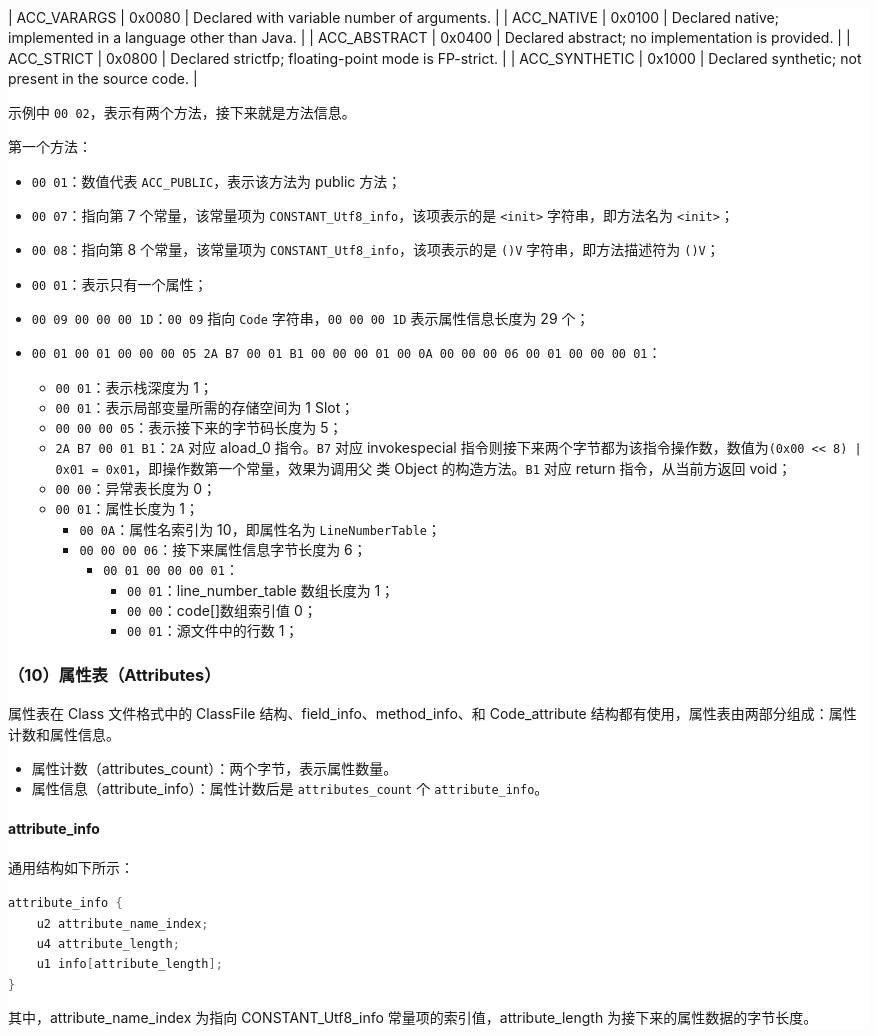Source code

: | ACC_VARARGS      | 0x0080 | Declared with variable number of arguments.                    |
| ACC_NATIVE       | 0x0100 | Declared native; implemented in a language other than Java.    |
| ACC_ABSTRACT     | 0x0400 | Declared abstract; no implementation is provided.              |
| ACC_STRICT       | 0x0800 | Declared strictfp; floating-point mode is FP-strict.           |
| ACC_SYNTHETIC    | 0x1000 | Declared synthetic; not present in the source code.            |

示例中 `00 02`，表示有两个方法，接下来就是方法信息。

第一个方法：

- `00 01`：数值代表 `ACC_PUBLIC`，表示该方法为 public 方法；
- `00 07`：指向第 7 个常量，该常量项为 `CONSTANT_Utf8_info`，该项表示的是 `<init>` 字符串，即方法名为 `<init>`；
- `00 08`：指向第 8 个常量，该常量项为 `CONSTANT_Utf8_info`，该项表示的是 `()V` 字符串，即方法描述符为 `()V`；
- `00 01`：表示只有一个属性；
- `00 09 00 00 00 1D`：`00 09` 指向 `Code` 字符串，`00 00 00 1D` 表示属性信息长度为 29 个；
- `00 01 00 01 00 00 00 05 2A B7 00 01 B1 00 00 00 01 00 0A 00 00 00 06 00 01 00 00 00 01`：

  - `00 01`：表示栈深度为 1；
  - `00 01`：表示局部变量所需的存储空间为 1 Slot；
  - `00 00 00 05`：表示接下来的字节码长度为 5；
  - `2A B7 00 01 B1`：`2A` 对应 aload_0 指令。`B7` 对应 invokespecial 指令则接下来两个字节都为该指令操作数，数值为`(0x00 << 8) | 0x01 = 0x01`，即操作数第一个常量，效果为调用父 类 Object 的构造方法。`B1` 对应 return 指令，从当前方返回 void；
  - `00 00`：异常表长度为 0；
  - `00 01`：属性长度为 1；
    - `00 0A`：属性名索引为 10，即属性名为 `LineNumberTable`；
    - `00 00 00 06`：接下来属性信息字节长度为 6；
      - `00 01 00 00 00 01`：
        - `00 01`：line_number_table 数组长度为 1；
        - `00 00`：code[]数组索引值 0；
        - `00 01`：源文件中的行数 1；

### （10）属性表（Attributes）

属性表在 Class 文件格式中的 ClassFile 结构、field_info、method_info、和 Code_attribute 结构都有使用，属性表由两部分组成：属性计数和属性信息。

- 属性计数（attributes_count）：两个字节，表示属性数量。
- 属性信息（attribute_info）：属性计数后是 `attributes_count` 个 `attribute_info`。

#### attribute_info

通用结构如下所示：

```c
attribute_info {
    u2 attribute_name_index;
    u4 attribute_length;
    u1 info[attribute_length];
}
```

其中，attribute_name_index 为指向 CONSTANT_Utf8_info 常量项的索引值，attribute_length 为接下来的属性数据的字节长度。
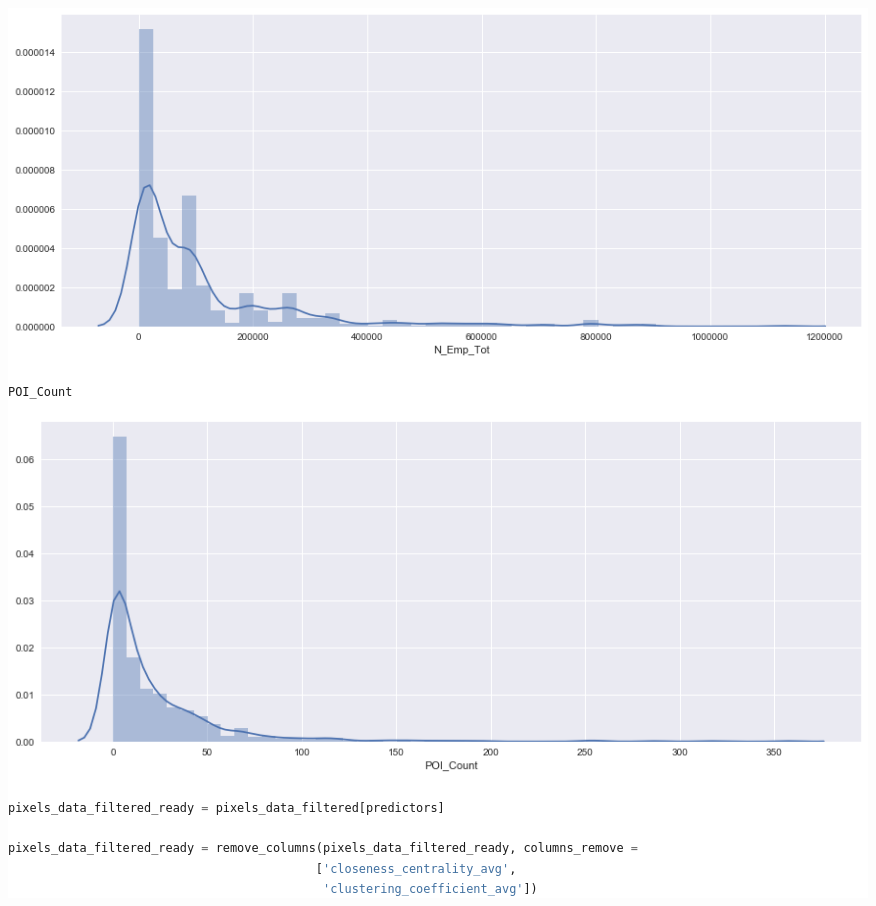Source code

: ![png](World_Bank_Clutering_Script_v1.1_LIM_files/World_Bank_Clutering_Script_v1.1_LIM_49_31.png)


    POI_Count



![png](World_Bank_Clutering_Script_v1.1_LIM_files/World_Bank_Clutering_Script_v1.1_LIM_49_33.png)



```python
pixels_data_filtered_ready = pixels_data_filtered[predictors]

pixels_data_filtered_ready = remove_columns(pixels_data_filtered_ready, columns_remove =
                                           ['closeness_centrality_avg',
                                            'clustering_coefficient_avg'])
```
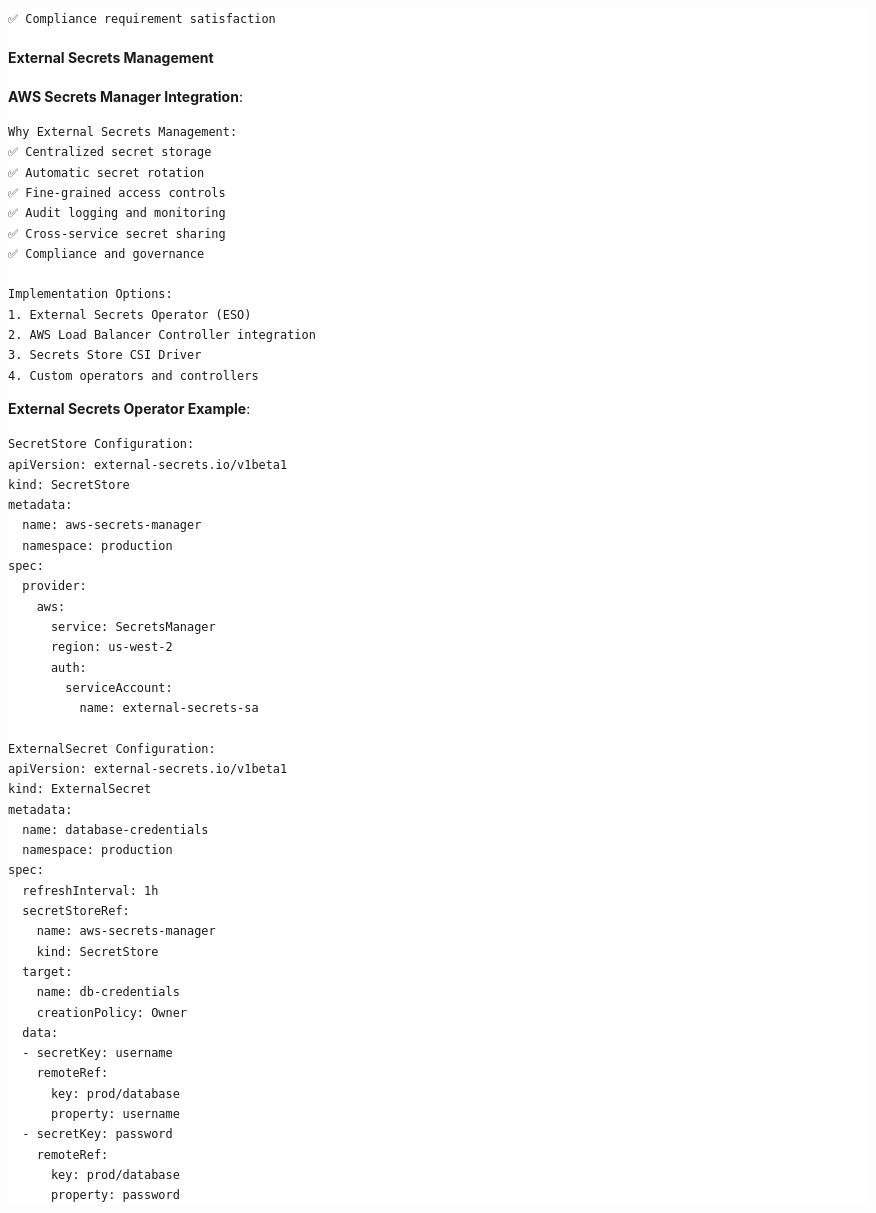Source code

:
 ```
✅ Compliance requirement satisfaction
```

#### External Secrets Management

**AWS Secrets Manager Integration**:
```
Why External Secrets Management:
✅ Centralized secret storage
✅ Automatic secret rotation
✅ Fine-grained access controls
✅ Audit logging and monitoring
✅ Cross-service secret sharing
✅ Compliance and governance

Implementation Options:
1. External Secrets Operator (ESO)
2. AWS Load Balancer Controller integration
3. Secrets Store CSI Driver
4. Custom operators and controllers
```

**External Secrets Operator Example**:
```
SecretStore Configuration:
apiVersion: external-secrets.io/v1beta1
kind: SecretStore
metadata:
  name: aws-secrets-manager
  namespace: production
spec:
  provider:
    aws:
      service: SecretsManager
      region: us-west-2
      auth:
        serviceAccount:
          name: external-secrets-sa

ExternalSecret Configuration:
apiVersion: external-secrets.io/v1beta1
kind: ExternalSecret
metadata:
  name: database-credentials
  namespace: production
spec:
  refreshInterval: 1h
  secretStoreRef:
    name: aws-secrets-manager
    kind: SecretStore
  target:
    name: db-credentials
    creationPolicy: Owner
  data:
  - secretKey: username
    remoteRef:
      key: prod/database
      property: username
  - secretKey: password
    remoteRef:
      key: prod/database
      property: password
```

---+---

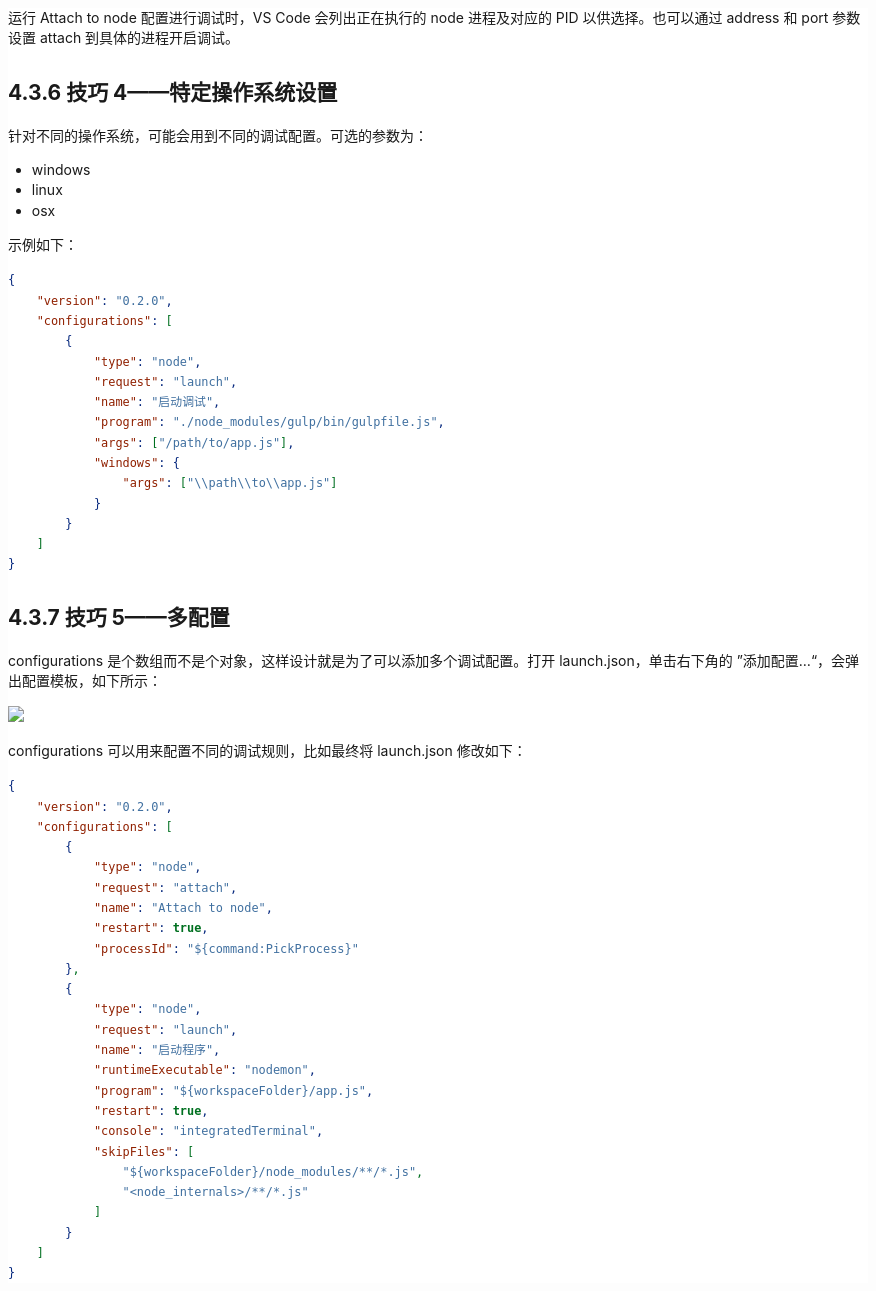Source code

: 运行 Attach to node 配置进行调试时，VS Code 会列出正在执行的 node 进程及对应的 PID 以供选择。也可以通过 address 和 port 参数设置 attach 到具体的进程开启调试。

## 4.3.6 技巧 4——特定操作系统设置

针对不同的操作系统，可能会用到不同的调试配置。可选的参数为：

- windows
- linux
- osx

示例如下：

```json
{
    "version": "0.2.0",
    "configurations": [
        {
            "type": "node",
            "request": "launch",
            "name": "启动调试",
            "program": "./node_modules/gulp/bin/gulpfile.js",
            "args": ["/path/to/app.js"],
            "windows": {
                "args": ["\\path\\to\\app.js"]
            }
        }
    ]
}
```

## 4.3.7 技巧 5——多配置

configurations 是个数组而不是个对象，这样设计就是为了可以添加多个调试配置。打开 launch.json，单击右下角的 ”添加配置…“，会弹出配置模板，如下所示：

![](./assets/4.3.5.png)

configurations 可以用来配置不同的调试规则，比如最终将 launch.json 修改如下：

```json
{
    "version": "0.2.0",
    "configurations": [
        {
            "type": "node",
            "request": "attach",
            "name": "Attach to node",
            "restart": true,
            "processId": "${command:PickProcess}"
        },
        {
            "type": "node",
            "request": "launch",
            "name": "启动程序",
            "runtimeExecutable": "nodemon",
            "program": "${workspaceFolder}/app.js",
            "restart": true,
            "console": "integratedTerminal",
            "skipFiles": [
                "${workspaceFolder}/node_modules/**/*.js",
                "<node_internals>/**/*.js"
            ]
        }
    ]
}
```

---+---

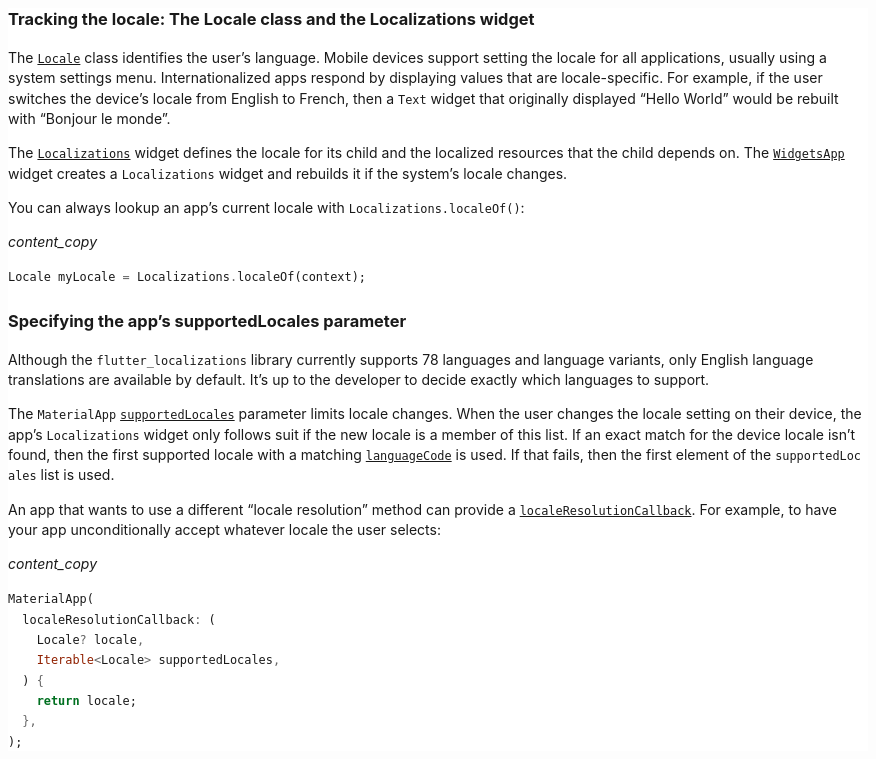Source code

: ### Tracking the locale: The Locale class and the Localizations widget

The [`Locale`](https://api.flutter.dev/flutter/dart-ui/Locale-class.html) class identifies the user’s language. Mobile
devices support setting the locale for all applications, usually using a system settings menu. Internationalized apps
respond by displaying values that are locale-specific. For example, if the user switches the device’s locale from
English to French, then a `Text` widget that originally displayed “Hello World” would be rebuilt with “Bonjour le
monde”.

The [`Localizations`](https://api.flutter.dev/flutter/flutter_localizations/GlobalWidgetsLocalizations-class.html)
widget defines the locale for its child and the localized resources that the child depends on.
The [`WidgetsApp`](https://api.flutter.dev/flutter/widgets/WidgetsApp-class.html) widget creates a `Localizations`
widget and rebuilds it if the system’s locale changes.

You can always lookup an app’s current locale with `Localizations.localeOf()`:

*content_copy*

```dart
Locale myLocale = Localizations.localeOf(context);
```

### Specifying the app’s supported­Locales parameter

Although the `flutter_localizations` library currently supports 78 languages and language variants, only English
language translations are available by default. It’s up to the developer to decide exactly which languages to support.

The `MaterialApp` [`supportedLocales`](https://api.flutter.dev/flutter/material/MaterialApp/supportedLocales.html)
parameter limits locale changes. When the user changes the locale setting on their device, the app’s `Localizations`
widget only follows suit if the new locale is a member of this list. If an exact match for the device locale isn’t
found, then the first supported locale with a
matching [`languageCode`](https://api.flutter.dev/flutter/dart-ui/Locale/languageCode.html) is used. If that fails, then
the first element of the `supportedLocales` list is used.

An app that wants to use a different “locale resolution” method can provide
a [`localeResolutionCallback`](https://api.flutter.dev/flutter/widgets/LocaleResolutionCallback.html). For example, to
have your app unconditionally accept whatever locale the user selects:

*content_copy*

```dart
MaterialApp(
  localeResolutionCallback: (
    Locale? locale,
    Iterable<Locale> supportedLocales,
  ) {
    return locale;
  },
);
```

---+---

The string "first" may appear in the entries. Say how many lines contain it, as a bare number.

2